**Assignment:** Filter these entries so that only lines with the word "ремонта" remain.

**Provided records:**
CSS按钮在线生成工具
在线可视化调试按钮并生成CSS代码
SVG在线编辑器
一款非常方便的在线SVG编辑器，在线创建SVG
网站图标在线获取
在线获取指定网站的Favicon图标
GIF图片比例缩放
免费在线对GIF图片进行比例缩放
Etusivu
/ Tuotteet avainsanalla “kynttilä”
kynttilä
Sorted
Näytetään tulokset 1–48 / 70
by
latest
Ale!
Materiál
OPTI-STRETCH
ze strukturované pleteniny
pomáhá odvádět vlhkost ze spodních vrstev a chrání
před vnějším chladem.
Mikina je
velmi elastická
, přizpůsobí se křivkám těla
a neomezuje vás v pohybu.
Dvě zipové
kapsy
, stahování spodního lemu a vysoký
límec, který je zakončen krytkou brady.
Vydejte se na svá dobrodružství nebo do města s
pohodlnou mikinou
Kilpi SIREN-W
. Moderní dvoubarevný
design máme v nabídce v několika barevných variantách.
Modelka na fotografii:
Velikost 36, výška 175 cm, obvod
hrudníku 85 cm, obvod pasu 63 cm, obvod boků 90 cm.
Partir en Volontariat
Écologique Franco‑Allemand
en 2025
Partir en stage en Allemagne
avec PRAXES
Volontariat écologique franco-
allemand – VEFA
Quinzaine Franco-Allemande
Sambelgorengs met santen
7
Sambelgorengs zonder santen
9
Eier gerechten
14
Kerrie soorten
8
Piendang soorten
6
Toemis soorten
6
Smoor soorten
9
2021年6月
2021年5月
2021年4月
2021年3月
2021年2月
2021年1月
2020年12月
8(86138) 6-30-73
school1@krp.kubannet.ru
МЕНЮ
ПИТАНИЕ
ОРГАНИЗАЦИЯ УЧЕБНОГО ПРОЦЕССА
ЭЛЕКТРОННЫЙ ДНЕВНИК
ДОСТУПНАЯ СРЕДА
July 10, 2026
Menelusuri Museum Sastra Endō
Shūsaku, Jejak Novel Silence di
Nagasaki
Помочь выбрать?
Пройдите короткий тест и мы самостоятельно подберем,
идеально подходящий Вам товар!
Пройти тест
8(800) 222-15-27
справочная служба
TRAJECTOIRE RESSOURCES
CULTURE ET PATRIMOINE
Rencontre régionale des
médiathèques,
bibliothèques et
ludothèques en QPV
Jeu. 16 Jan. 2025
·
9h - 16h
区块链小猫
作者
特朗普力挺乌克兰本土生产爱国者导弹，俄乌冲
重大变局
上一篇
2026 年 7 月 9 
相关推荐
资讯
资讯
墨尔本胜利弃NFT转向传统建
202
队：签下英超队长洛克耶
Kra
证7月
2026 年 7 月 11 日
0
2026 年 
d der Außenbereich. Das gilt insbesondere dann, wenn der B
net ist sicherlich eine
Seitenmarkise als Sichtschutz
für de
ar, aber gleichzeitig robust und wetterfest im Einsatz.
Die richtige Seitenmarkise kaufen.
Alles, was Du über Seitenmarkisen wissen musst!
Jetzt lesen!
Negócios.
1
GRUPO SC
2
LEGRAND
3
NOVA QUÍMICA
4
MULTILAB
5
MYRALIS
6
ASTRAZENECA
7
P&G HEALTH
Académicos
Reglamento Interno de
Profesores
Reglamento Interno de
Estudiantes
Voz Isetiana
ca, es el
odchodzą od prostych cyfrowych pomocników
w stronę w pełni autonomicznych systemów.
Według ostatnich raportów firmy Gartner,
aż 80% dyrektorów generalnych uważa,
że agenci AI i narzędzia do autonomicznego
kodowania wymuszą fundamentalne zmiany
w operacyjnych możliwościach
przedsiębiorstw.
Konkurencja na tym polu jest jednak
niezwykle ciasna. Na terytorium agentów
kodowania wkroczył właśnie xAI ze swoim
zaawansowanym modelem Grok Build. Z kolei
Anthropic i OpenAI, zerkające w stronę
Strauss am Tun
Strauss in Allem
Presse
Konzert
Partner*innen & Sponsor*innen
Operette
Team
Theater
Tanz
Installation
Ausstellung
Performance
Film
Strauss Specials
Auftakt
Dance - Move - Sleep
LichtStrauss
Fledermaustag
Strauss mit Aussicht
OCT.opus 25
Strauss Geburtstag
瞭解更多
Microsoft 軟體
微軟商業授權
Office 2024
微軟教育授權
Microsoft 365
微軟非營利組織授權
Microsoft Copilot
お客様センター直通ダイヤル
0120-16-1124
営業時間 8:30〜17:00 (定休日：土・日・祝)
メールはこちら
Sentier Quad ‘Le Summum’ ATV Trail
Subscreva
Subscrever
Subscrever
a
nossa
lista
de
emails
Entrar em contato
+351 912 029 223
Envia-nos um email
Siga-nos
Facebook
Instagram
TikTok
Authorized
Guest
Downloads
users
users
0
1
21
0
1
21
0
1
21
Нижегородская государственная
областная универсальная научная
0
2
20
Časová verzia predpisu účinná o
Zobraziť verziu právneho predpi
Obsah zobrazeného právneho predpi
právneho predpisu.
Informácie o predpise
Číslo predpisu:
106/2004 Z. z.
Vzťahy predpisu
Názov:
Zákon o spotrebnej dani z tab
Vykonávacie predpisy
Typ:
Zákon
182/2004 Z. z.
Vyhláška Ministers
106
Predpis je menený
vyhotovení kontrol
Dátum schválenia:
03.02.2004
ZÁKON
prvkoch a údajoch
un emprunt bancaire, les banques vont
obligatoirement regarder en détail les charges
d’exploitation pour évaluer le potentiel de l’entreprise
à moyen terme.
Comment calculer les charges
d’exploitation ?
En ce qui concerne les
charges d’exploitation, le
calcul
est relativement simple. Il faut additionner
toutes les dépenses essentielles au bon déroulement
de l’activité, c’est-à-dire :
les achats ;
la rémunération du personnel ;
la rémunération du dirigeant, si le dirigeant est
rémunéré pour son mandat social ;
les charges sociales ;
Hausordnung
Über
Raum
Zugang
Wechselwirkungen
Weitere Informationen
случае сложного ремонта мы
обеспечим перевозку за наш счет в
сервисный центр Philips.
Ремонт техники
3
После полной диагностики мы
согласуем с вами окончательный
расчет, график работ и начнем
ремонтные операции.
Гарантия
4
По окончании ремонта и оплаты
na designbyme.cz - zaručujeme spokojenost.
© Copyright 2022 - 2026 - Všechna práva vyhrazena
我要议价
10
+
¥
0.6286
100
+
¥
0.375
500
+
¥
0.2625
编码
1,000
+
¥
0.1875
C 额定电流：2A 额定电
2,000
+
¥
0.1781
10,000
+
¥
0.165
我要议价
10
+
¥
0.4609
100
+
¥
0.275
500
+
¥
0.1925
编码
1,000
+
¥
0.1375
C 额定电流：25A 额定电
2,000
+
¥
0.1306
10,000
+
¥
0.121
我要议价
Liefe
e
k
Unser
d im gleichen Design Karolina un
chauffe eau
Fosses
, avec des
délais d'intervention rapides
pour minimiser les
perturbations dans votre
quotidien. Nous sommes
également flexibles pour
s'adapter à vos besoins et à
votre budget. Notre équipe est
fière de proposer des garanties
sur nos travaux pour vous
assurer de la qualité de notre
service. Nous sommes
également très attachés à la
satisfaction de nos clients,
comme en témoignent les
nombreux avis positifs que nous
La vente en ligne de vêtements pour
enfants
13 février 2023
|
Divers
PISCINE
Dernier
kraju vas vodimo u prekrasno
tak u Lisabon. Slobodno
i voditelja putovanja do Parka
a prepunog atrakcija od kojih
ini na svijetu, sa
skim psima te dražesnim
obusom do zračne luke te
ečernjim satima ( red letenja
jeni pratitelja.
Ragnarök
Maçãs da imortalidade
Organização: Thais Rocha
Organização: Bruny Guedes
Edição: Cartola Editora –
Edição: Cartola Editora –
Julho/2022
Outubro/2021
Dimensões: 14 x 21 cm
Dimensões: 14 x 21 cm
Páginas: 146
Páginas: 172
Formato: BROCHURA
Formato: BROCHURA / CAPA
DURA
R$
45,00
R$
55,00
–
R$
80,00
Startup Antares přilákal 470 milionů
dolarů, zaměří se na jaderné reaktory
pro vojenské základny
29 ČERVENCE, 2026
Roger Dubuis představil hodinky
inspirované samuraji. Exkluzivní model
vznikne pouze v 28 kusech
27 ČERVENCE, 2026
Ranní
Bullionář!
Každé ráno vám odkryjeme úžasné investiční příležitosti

**Expected answer:**
случае сложного ремонта мы
По окончании ремонта и оплаты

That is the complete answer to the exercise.